世界のスーパーコンピュータとそれを動かす人々


提 供

10月 13, 2015

HPCの歩み50年(第58回)-1997年(a)-

小柳 義夫 (高度情報科学技術研究機構)

日本では諮問第25号「未来を拓く情報科学技術の戦略的な推進方策の在り方について」に基づいて情報科学技術部会が設置され、アメリカではPITACが設置された。両者は似ている面もあるが位置づけは全く異なる。日本では、未来開拓「計算科学」が始まった。地球シミュレータ開発も進められた。日本原子力研究所計算科学技術推進センターでは、5種のスーパーコンピュータを設置し、科学技術用の並列ソフトウェアの開発を始めた。HPF2が出るとともに、OpenMPが発表された。

社会の動きとしては、バブルの後遺症とアジア通貨危機で銀行の破綻が相次いだ。1/2島根県沖でナホトカ号重油流出事故、2/19 鄧小平死去、2/19神戸連続児童殺傷事件、2/23クローン羊ドリー、3/3伊豆半島群発地震始まる、3/6野村証券、総会屋や親族企業に利益供与報道、他社も相次ぐ、3/11動燃東海事業所再処理施設で火災爆発事故、3/26カルト教団Heaven’s Gateの信者38名がカリフォルニアで集団自殺、4/1消費税5%へ、4/1Hale-Bopp彗星最接近、4/22ペルー日本大使館にペルー軍特殊部隊突入、5/1英国労働党のトニー・ブレアが首相に、6/17臓器移植法成立(施行は10/16)、6/26『ハリーポッターと賢者の石』イギリスで出版、7/1香港返還、7/2タイバーツ変動相場制へ(アジア通貨危機)、7/4 Mars Pathfinderが火星に着陸、7/29福田和子を時効直前に逮捕、「危ない危ない」が有名に、8/1永山則夫死刑執行、8/31ダイアナ妃交通事故で死亡、9/5マザー・テレサ死亡、10/27ニューヨーク株式市場が史上最大の下げ幅、各地に波及、10/31東京DLや川崎駅前でハロウィーン行事始まる、11/3三洋証券倒産、11/17ルクソール事件、11/17北海道拓殖銀行経営破綻、11/22山一証券経営危機、11/24自主廃業へ、記者会見で野澤正平社長が『社員は悪くありませんから』と絶叫。その後経営破綻相次ぐ、12/7介護保険法公布、12/11第3回機構変動枠組み条約締結公会議COP3で京都議定書を採択、12/18韓国大統領選挙で金大中が当選。

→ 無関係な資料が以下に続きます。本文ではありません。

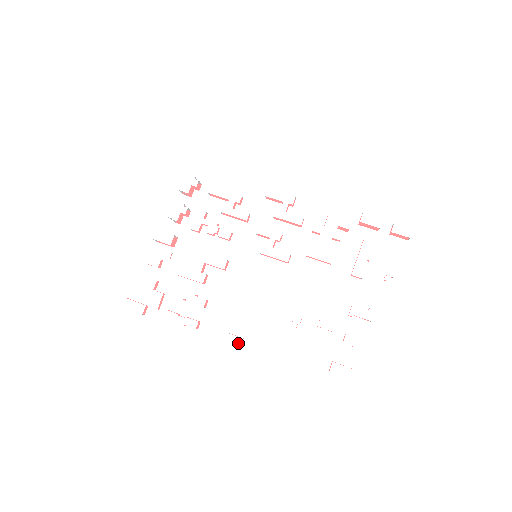
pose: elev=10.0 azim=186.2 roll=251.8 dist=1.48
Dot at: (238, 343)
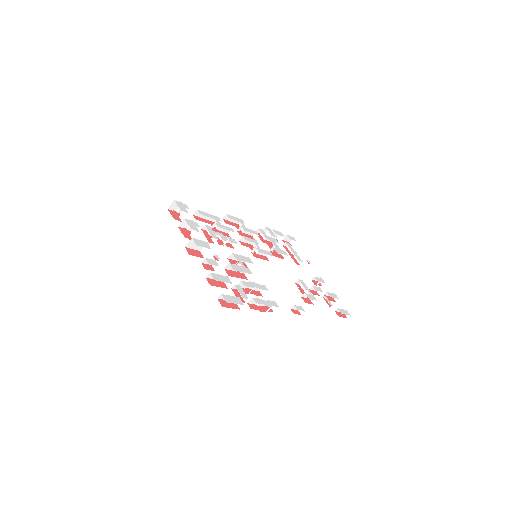
Dot at: (303, 310)
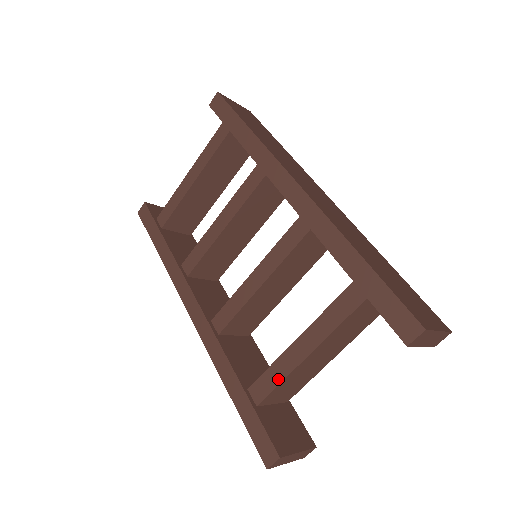
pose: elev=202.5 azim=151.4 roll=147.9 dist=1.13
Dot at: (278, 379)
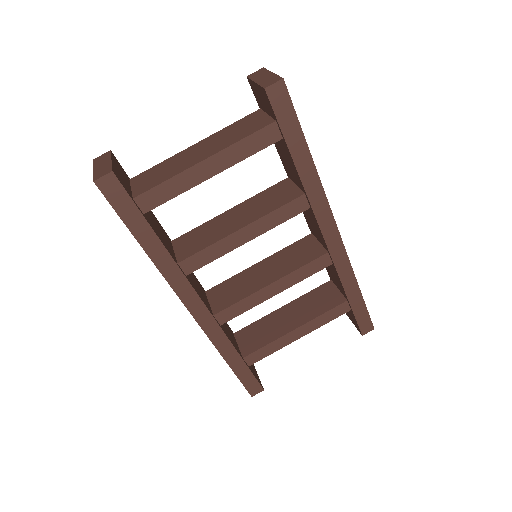
Dot at: (272, 351)
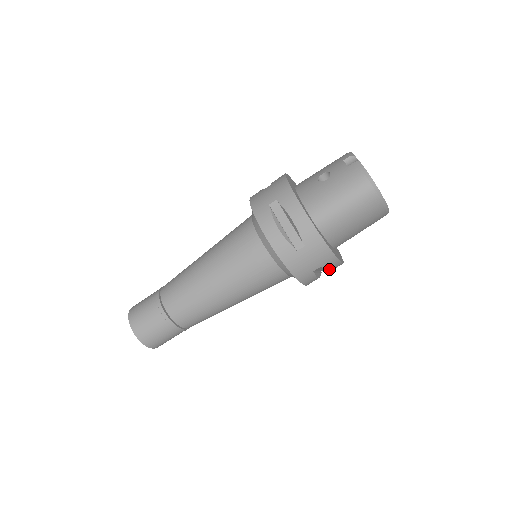
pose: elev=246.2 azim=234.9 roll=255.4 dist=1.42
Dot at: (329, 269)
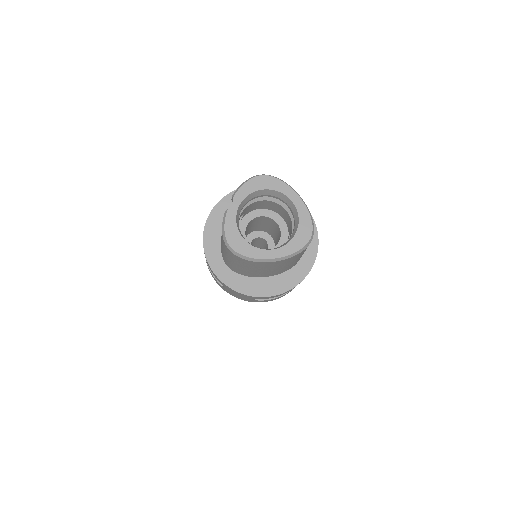
Dot at: occluded
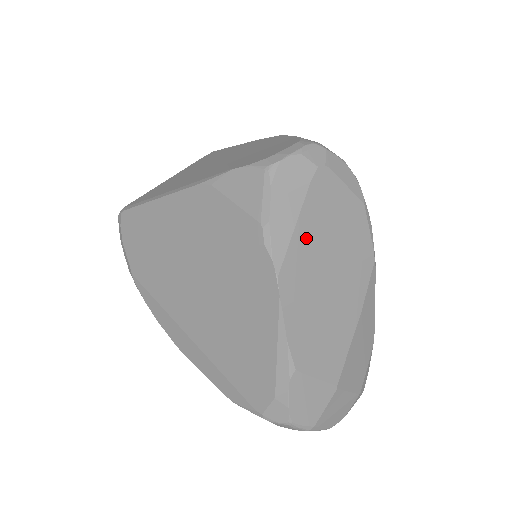
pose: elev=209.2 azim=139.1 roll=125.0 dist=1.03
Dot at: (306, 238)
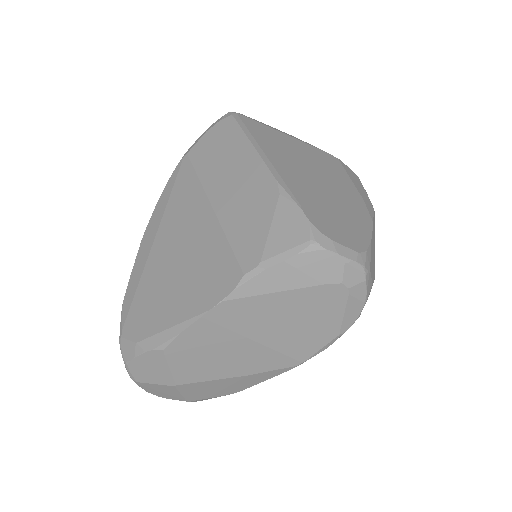
Dot at: (273, 305)
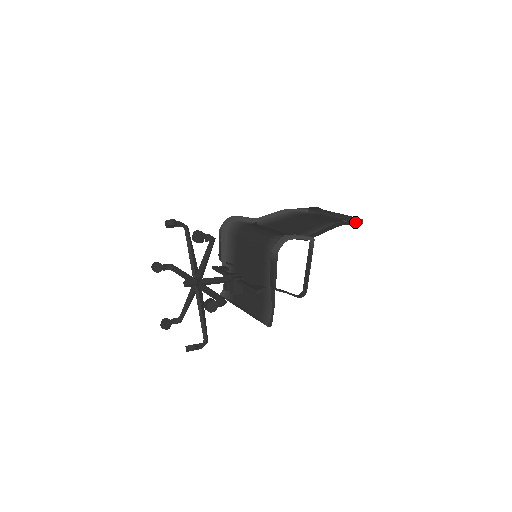
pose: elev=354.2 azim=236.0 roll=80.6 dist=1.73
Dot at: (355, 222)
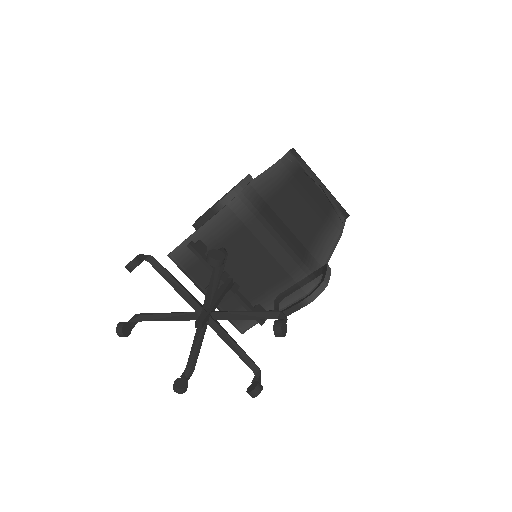
Dot at: (345, 221)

カルト教団Heaven’s Gateによると、「Hale-Bopp 彗星の裏側にはUFOが隠れていて、地球をrecycleしようとしている。心あるものは体という容器を脱ぎ捨て、UFO に乗って地球を去ろう!!!」オウムとはちょっと違うが世紀末ですね。

日本政府の動き

1) 諮問第25号
前年1996年7月2日、第1期の科学技術基本計画が閣議決定された。その具体化方策の一つとして、1997年7月28日、内閣総理大臣橋本龍太郎から科学技術会議議長である橋本龍太郎あてに、情報科学技術の戦略的な推進方策について、諮問第25号「未来を拓く情報科学技術の戦略的な推進方策の在り方について」が送られた。科学技術会議では、新しく情報科学技術部会を設置して審議を進めることになった。この部会は、石塚貢(常勤科学技術会議議員)を部会長とし、5人の科学技術会議議員(森亘、吉川弘幸、関本忠弘、熊谷信昭、佐野陽子)と産官学の専門委員19名からなる。産業界からは、NTT、日立、富士通などの大会社に加えて、ソフテックの武田喜一郎社長も専門委員に含まれていた。筆者も末席を汚した。

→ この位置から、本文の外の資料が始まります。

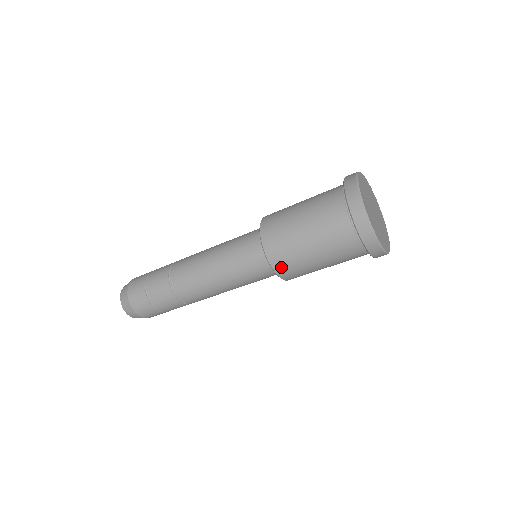
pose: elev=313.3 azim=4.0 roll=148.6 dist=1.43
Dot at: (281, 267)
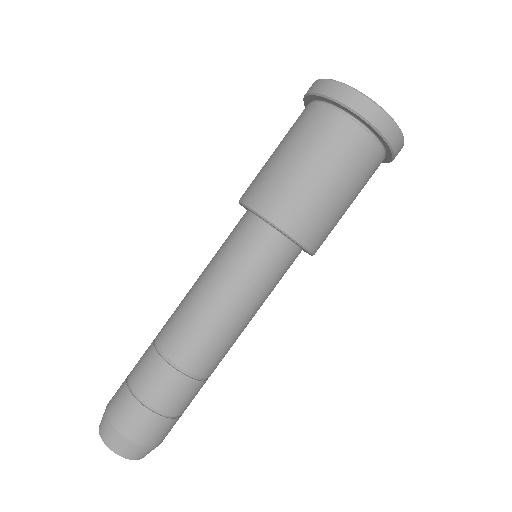
Dot at: (299, 227)
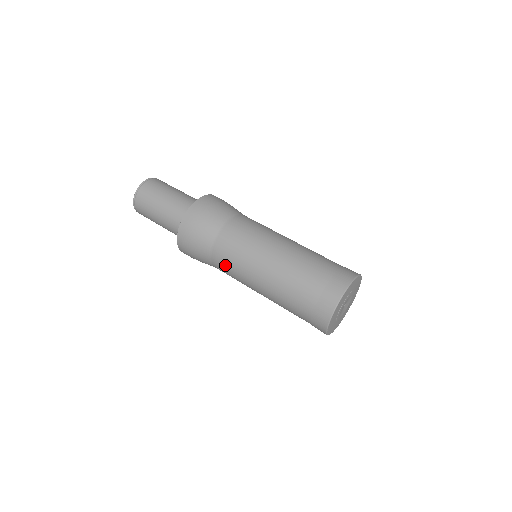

部会は、12月10日に第1回会合を開き、以後16回開催された。

2) 未来開拓「計算科学」
日本学術振興会の未来開拓事業は前年から始まっていたが、筆者は計算科学の重要性を考え、「計算理学」という新規研究分野を理工部会委員である小林俊一(東大理)を通して1997年1月頃提案した。共通点を持つ問題ごとに最適なアーキテクチャを採用することによって、今後数年間に20~100倍の性能向上が期待できると力説した。推進すべきプロジェクト内容の例として、第一原理物質設計、タンパク質の立体構造、強相関電子系、銀河形成の解明、超新星の重力崩壊の解明、格子上の量子色力学を挙げた。

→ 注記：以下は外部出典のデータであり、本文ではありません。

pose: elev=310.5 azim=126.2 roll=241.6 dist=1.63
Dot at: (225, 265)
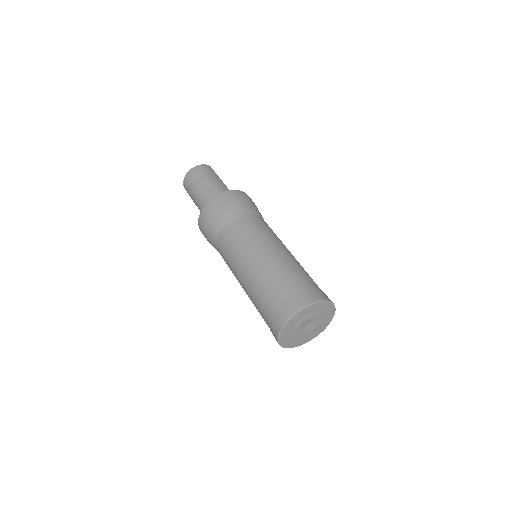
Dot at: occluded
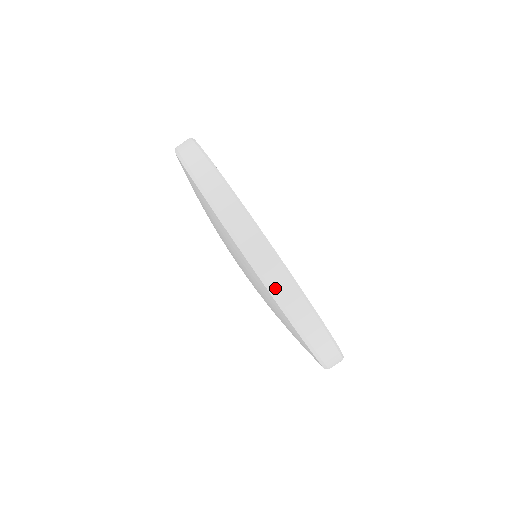
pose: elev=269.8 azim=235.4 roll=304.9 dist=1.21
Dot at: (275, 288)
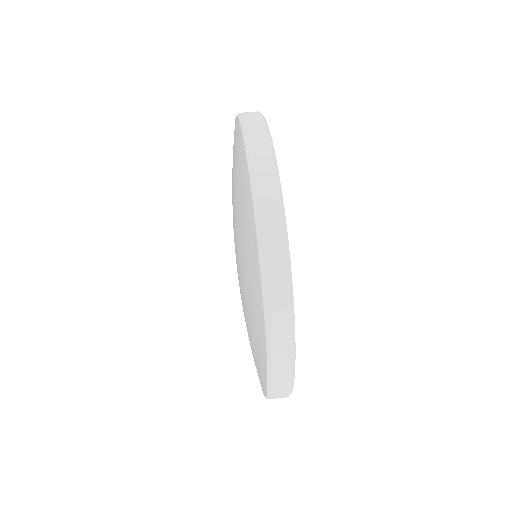
Dot at: (272, 314)
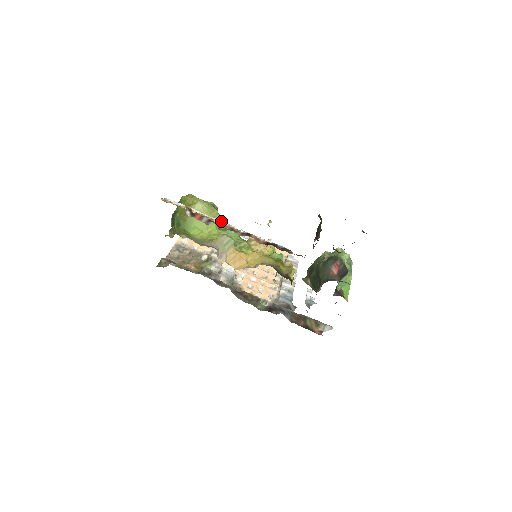
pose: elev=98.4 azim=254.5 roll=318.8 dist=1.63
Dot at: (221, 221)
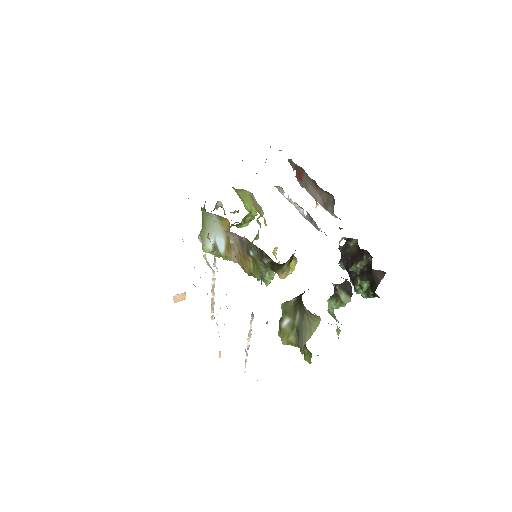
Dot at: (275, 186)
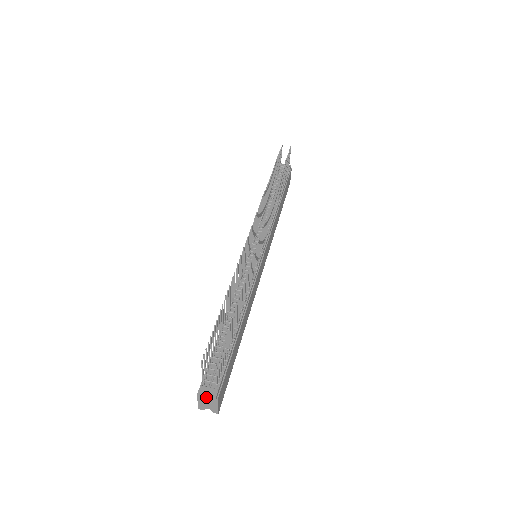
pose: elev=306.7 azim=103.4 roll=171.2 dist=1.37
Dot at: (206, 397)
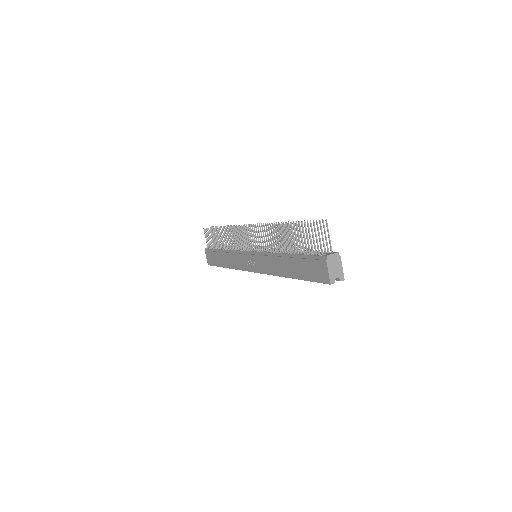
Dot at: (333, 259)
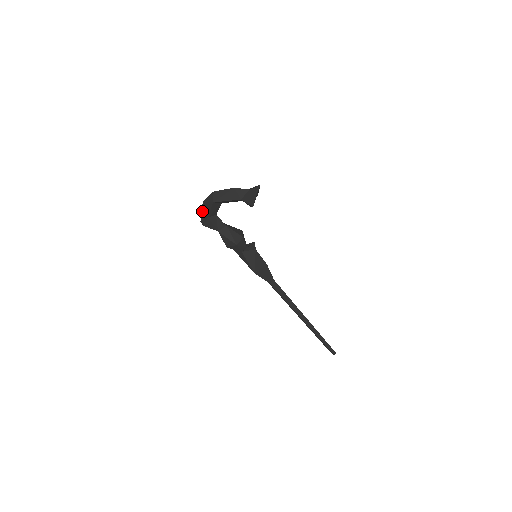
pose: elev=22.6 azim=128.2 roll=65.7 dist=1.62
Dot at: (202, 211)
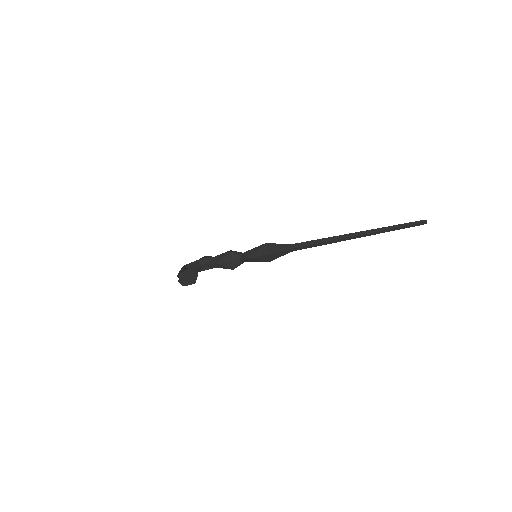
Dot at: occluded
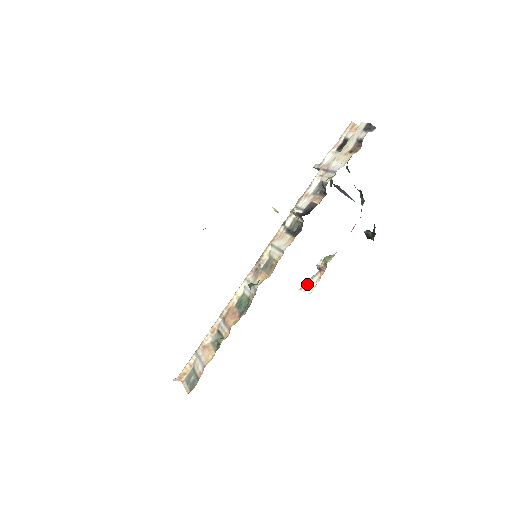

同時に、東大工の矢川元基から「計算力学」の提案がなされた。どういう議論があったかは知らないが、両提案をマージして「計算科学」とすることになり、矢川元基が推進委員長となった。多くのプロジェクトの提案があったが、プロジェクトリーダ予定者を含めて4月ごろ調整を進め、4つのプロジェクトを構成した。シナジー効果を狙って、毛色の異なるプロジェクトを連合させた。5月12日の理工部会で矢川委員長が説明し、5月22日の事業委員会で正式決定となった。プロジェクトとリーダは以下の通り。

(a) 次世代超並列計算機開発(岩崎洋一)
(b) 設計用大規模計算力学システムの開発(吉村忍)
(c) 地球規模乱流解明のための計算科学(金田行雄)
(d) 次世代エレクトロニクスのための物質科学シミュレーション(今田正俊)

1998年に

(e) 第一原理からのタンパク質の立体構造予測シミュレーション法の開発(岡本祐幸)

を加えて、2003年3月まで継続した。

3) 地球シミュレータ計画始動
報告書『地球変動予測の実現に向けて』(1996/7)を受けて、「計算科学技術推進会議地球シミュレータ部会」が開かれたことはすでに述べたが、この部会は6回の審議を経て報告書『「地球シミュレータ」計画の推進について』をまとめた。

報告書では、現在の分解能を水平方向に10倍、鉛直方向に数倍引き上げることにより、モデル化を最小限にして直接シミュレーションを行うことが可能になる、そのためには現在の1000倍、すなわち5 TFlopsの実効性能が必要である、と述べられている。これをマイクロプロセッサで実現するには、50~100 TFlopsのピーク性能が必要となるが、ベクトル計算機を要素とすることにより、30 TFlops程度のピーク性能で達成可能と分析している。

1997年4月1日、宇宙開発事業団(NASDA)と動力炉・核燃料開発事業団(動燃)の両機関は、地球シミュレータ研究開発に関する協力協定を締結し、この協定に基づいて、プロジェクト・マネージメントを担う地球シミュレータ研究開発センターが設置され、三好甫氏がセンター長に就いた。高度情報科学技術研究機構を、効率的な並列ソフトウェア開発のための支援機関とした。しかし、もんじゅのナトリウム漏れ事故や動燃の火災爆発事故などのため、1998年には動燃が改組され、地球シミュレータ開発体制は大きな変更を迫られることになる。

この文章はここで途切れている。